• _YOUR GOAL_: In the Louisiana Supreme Court opinion below, on what date was rehearing denied?

• _DOCUMENT EXCERPT_:
==*==

Smith v. Hartford Accident and Indemnity Company

223 So. 2d 826 | La. | 1969

223 So. 2d 826 (1969)
254 La. 341

Dora T. SMITH, Tutrix of Cinderella Smith,
v.
HARTFORD ACCIDENT AND INDEMNITY COMPANY et al.

No. 49534.

Supreme Court of Louisiana.

June 9, 1969.
Rehearing Denied June 27, 1969.

Pittman & Matheny, Tom H. Matheny, Hammond, for defendants-appellants.

Edwards & Lagarde, Jesse P. Lagarde, Amite, for plaintiff-appellee.

McCALEB, Justice.

We granted certiorari to review a judgment of the Court of Appeal, First Circuit, dismissing the suspensive appeal taken herein by defendants, Hartford Accident and Indemnity Company, Edward Butler, Jr. and Kent Enterprises, Inc., 211 So. 2d 103. The Court of Appeal held that the *827 appeal was taken from the judgment refusing a new trial, an interlocutory unappealable judgment and, therefore, dismissed it on authority of our decision in General Motors Acceptance Corporation v. Deep South Pest Control, Inc., 247 La. 625, 173 So. 2d 190 (1965).

==*==

• _DATA SECTION_:
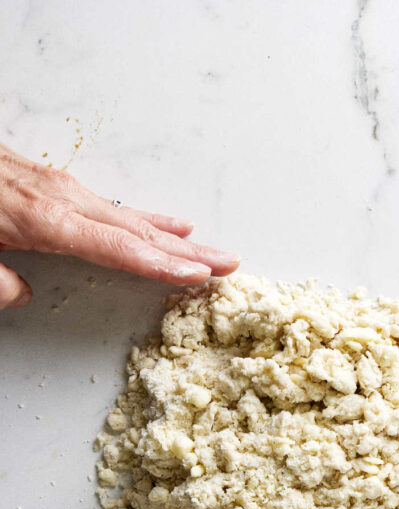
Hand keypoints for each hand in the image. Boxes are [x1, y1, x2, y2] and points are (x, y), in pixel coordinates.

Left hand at [0, 142, 238, 308]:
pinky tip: (160, 221)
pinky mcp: (48, 181)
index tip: (200, 276)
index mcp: (43, 220)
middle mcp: (59, 199)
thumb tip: (25, 294)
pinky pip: (108, 203)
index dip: (161, 266)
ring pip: (127, 215)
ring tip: (207, 248)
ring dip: (171, 235)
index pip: (117, 248)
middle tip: (229, 264)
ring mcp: (56, 186)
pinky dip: (141, 217)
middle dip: (186, 250)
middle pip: (136, 230)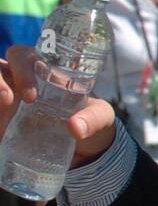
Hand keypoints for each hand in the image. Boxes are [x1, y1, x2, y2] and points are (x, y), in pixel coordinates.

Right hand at [1, 46, 116, 168]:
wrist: (85, 149)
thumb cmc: (91, 121)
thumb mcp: (100, 117)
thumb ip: (93, 120)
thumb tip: (75, 128)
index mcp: (42, 74)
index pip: (22, 56)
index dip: (20, 66)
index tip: (31, 96)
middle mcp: (18, 85)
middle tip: (9, 101)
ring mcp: (6, 104)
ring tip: (2, 110)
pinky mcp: (2, 122)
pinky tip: (0, 130)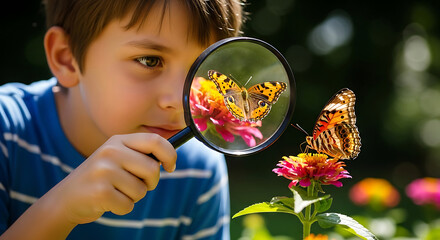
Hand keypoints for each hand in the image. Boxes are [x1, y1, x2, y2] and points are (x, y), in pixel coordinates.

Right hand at [46, 133, 176, 224]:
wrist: (65, 199)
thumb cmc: (101, 179)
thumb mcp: (117, 158)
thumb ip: (140, 154)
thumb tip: (171, 157)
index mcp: (118, 140)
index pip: (155, 140)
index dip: (170, 154)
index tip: (171, 167)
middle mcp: (111, 151)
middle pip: (152, 169)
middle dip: (150, 182)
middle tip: (136, 185)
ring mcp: (104, 171)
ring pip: (141, 190)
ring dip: (134, 197)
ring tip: (116, 192)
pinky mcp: (100, 192)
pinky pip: (129, 205)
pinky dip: (122, 208)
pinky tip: (108, 202)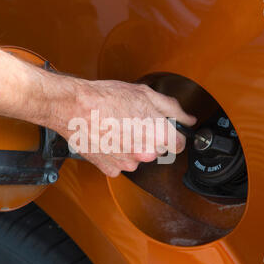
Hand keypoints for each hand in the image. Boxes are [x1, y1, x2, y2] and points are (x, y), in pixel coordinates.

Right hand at [53, 79, 195, 176]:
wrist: (74, 107)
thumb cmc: (106, 98)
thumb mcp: (145, 94)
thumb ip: (173, 109)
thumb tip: (188, 120)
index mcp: (159, 135)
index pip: (179, 144)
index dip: (173, 134)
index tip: (165, 130)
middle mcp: (146, 154)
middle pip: (158, 150)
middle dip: (150, 138)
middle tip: (133, 122)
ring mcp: (128, 164)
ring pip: (138, 158)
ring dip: (132, 148)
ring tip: (117, 129)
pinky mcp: (111, 169)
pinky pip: (120, 165)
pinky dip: (116, 155)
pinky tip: (108, 139)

==*==

• _OUTPUT OF THE EXERCISE_: June 27, 1969.